> **How to complete this task**
Among the entries below, find all lines that include "pixels" and copy them.

> **Data section**
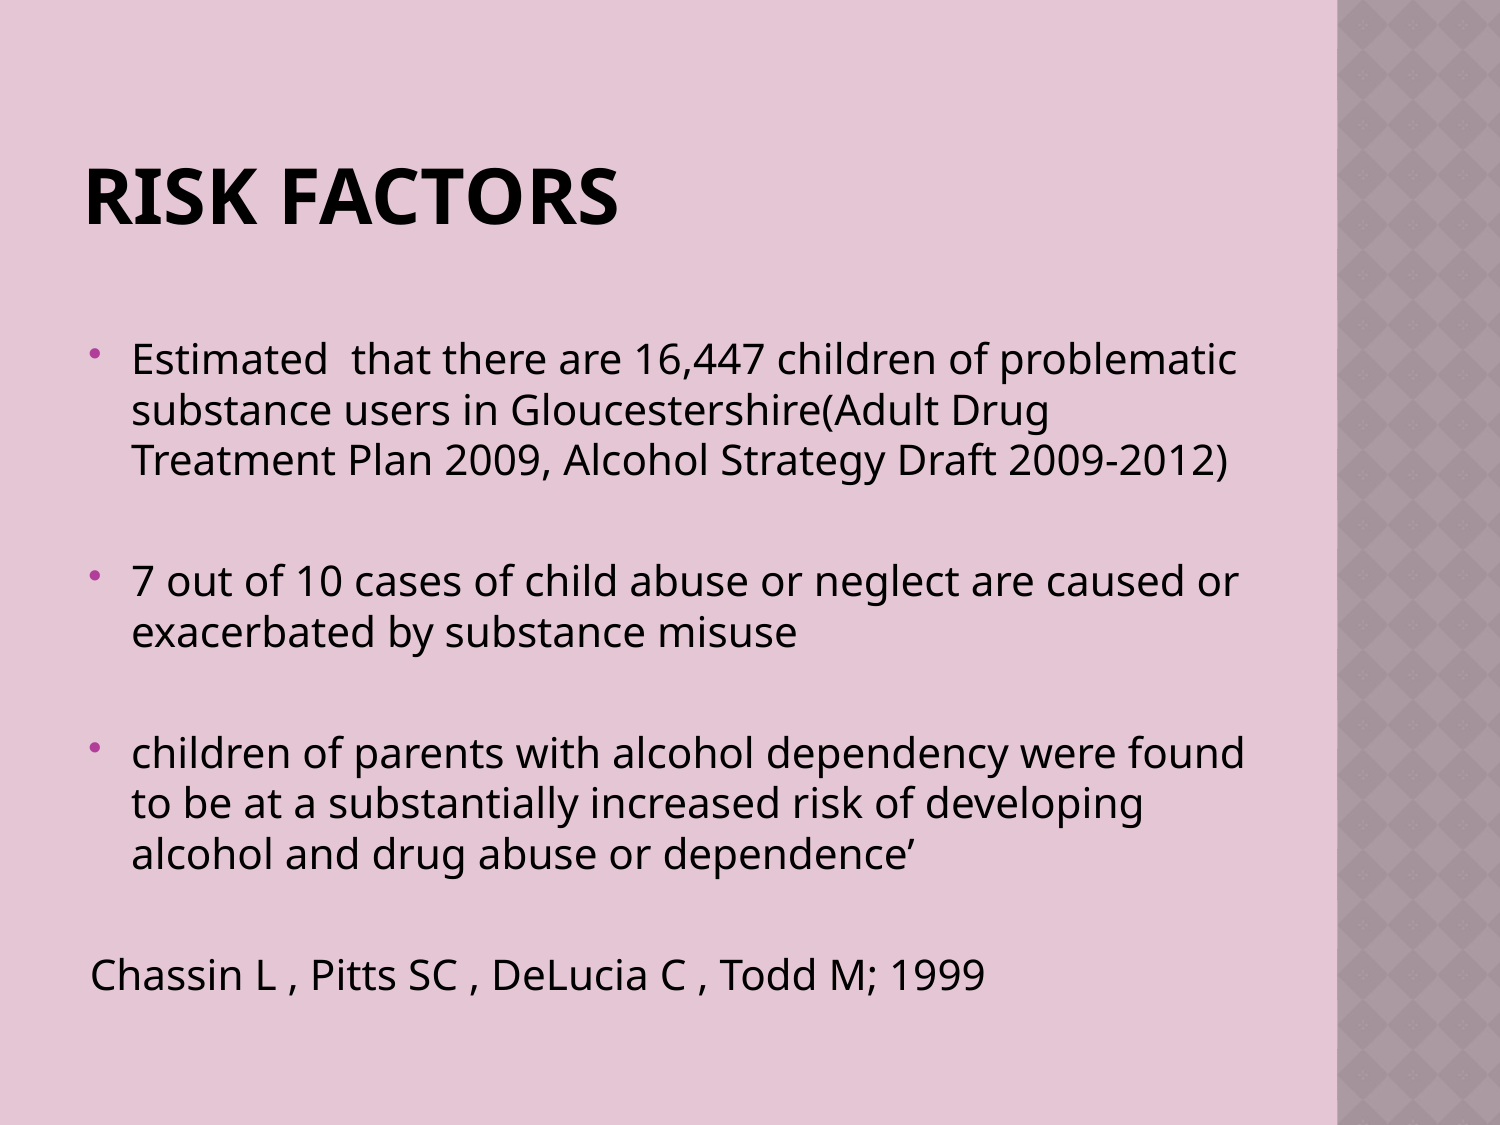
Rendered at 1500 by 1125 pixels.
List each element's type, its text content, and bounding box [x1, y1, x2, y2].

list Estimated that there are 16,447 children of problematic substance users in Gloucestershire(Adult Drug Treatment Plan 2009, Alcohol Strategy Draft 2009-2012) 7 out of 10 cases of child abuse or neglect are caused or exacerbated by substance misuse children of parents with alcohol dependency were found to be at a substantially increased risk of developing alcohol and drug abuse or dependence’ Chassin L , Pitts SC , DeLucia C , Todd M; 1999 [75, 264, 1263, 1059]
title Risk Factors [75, 52, 1263, 240]
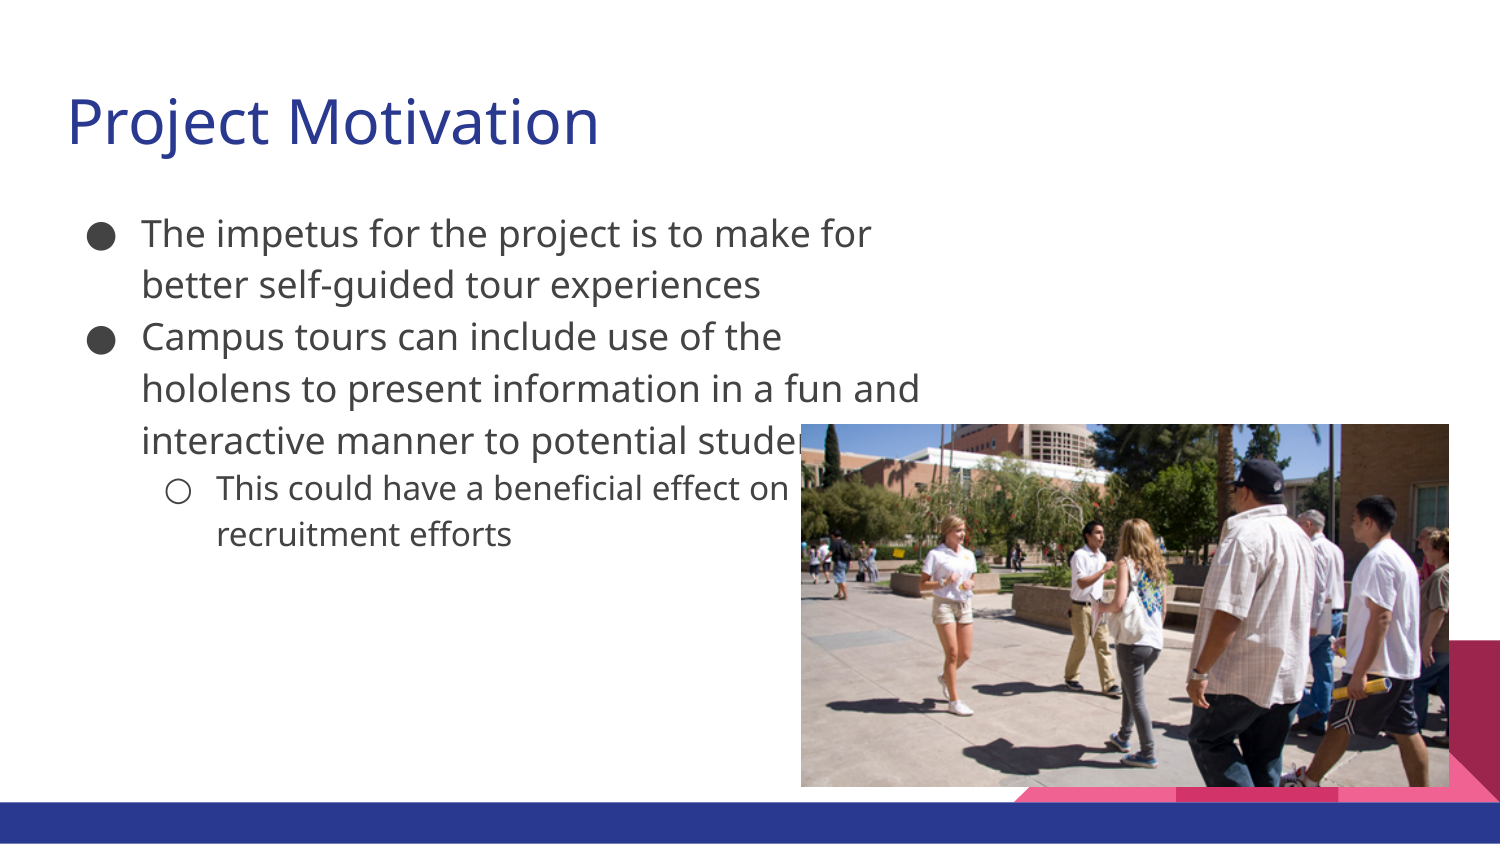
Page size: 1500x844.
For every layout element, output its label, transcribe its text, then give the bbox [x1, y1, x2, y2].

title Project Motivation [51, 67, 1449, 167]
picture [801, 424, 1450, 787]
list The impetus for the project is to make for better self-guided tour experiences Campus tours can include use of the hololens to present information in a fun and interactive manner to potential students This could have a beneficial effect on recruitment efforts [51, 187, 951, 749]
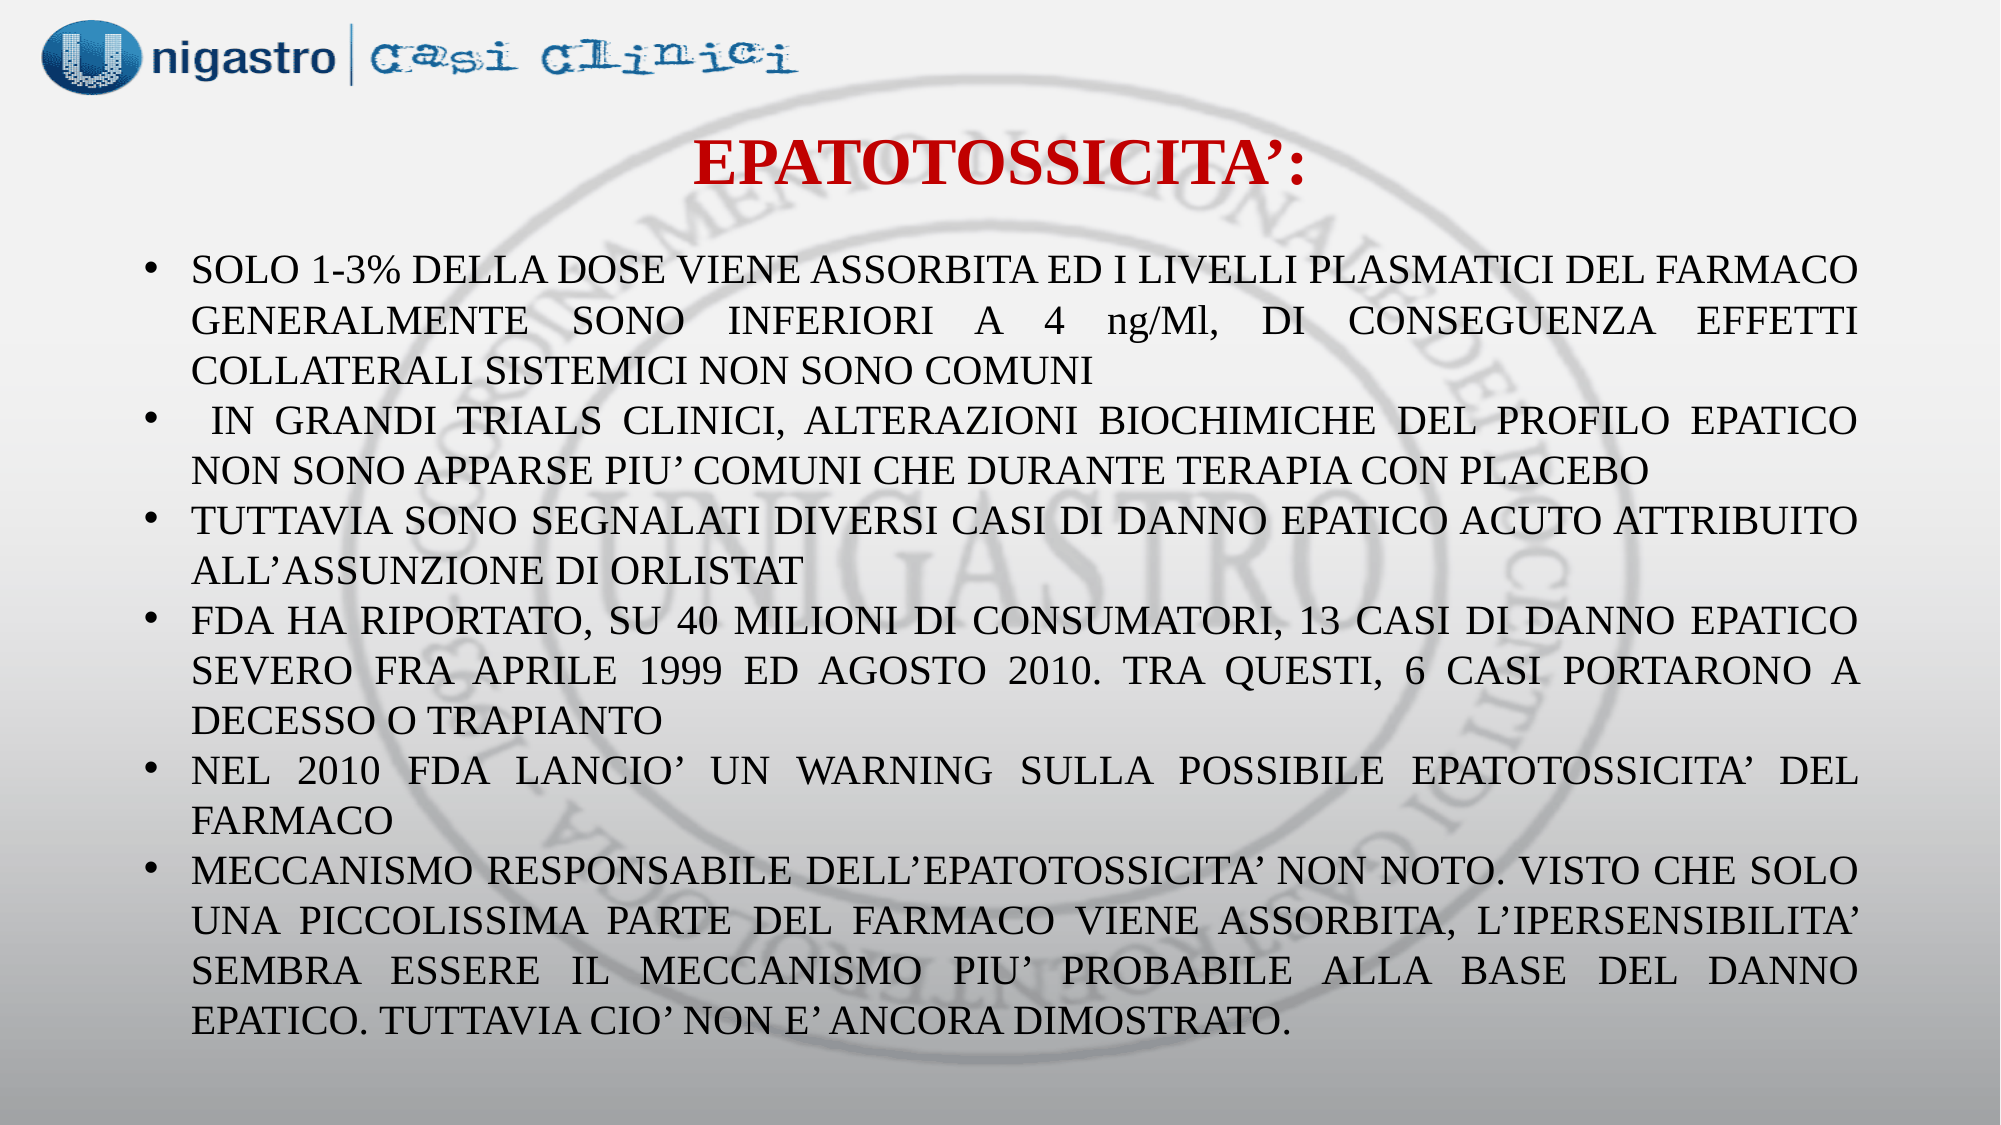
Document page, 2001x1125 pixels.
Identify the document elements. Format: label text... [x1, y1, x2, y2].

text_box EPATOTOSSICITA’: SOLO 1-3% DELLA DOSE VIENE ASSORBITA ED I LIVELLI PLASMATICI DEL FARMACO GENERALMENTE SONO INFERIORI A 4 ng/Ml, DI CONSEGUENZA EFFETTI COLLATERALI SISTEMICI NON SONO COMUNI IN GRANDI TRIALS CLINICI, ALTERAZIONI BIOCHIMICHE DEL PROFILO EPATICO NON SONO APPARSE PIU’ COMUNI CHE DURANTE TERAPIA CON PLACEBO TUTTAVIA SONO SEGNALATI DIVERSI CASI DI DANNO EPATICO ACUTO ATTRIBUITO ALL’ASSUNZIONE DI ORLISTAT FDA HA RIPORTATO, SU 40 MILIONI DI CONSUMATORI, 13 CASI DI DANNO EPATICO SEVERO FRA APRILE 1999 ED AGOSTO 2010. TRA QUESTI, 6 CASI PORTARONO A DECESSO O TRAPIANTO NEL 2010 FDA LANCIO’ UN WARNING SULLA POSSIBILE EPATOTOSSICITA’ DEL FARMACO MECCANISMO RESPONSABILE DELL’EPATOTOSSICITA’ NON NOTO. VISTO CHE SOLO UNA PICCOLISSIMA PARTE DEL FARMACO VIENE ASSORBITA, L’IPERSENSIBILITA’ SEMBRA ESSERE IL MECCANISMO PIU’ PROBABILE ALLA BASE DEL DANNO EPATICO. TUTTAVIA CIO’ NON E’ ANCORA DIMOSTRATO. [129, 30, 1875, 1125]
picture [0, 0, 2001, 1125]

> **Expected output**
Rendered at 1500 by 1125 pixels.
Document page, 2001x1125 pixels.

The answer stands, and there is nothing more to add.